### [About this exercise]
Please return every line of the records below that contains the word "value".
● ● ●
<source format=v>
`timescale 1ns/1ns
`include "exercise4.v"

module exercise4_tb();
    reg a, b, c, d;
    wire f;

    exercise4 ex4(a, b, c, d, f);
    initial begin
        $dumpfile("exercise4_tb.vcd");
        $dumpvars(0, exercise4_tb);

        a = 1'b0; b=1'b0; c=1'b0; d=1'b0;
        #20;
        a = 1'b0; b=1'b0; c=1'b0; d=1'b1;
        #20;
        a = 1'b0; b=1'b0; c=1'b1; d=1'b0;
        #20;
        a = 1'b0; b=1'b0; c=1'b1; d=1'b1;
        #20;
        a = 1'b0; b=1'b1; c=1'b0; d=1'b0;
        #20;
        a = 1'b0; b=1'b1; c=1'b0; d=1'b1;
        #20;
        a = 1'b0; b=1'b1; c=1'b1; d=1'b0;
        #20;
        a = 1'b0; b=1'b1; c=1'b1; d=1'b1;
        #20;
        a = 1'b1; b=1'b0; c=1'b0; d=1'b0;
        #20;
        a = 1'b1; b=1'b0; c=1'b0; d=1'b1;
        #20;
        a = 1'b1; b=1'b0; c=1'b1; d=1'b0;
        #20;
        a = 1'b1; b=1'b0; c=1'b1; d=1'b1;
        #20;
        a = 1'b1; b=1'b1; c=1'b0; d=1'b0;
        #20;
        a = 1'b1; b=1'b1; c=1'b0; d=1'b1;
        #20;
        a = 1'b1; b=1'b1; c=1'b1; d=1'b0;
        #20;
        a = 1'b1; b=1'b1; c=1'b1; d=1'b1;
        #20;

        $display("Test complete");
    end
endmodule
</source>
● ● ●
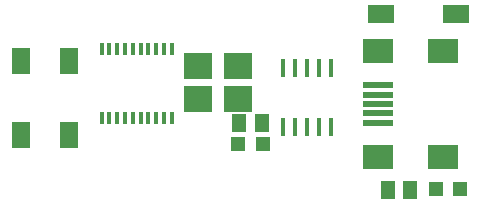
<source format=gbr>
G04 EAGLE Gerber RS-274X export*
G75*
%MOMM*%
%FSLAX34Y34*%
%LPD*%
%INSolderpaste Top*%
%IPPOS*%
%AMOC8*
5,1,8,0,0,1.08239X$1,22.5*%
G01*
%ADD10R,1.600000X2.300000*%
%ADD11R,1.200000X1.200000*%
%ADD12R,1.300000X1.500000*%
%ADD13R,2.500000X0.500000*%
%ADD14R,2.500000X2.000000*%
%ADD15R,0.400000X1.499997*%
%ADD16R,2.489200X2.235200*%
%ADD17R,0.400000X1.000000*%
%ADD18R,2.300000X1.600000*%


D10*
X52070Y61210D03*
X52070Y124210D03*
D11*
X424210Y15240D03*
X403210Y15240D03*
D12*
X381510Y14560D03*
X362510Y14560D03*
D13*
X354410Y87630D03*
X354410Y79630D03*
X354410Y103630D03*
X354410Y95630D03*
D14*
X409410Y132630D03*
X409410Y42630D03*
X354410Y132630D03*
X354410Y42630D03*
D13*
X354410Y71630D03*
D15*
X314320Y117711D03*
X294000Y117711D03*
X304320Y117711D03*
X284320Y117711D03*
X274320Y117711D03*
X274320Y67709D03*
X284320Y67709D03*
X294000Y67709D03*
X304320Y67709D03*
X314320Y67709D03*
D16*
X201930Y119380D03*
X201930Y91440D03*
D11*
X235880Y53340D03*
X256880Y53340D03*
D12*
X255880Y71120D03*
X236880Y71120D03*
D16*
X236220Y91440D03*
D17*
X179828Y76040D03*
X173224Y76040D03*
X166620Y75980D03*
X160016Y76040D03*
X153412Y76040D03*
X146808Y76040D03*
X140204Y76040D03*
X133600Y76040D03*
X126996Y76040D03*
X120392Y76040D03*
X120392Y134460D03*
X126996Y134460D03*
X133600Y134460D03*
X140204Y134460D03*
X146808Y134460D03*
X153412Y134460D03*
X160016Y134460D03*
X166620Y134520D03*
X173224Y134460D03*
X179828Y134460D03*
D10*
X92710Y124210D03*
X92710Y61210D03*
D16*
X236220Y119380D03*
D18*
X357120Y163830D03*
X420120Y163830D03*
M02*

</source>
● ● ●
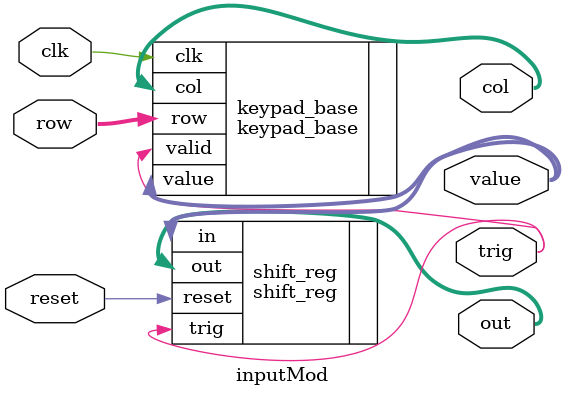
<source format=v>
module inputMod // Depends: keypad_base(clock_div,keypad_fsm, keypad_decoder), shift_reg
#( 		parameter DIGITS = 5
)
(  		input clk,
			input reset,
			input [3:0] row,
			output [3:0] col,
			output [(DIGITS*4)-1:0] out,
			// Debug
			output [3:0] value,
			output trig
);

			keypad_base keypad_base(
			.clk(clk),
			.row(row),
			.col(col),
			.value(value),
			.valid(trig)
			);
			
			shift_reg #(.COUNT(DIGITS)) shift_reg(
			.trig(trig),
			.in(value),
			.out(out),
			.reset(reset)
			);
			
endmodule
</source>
● ● ●
### [Your solution]
			output [3:0] value,
			.value(value),
			.in(value),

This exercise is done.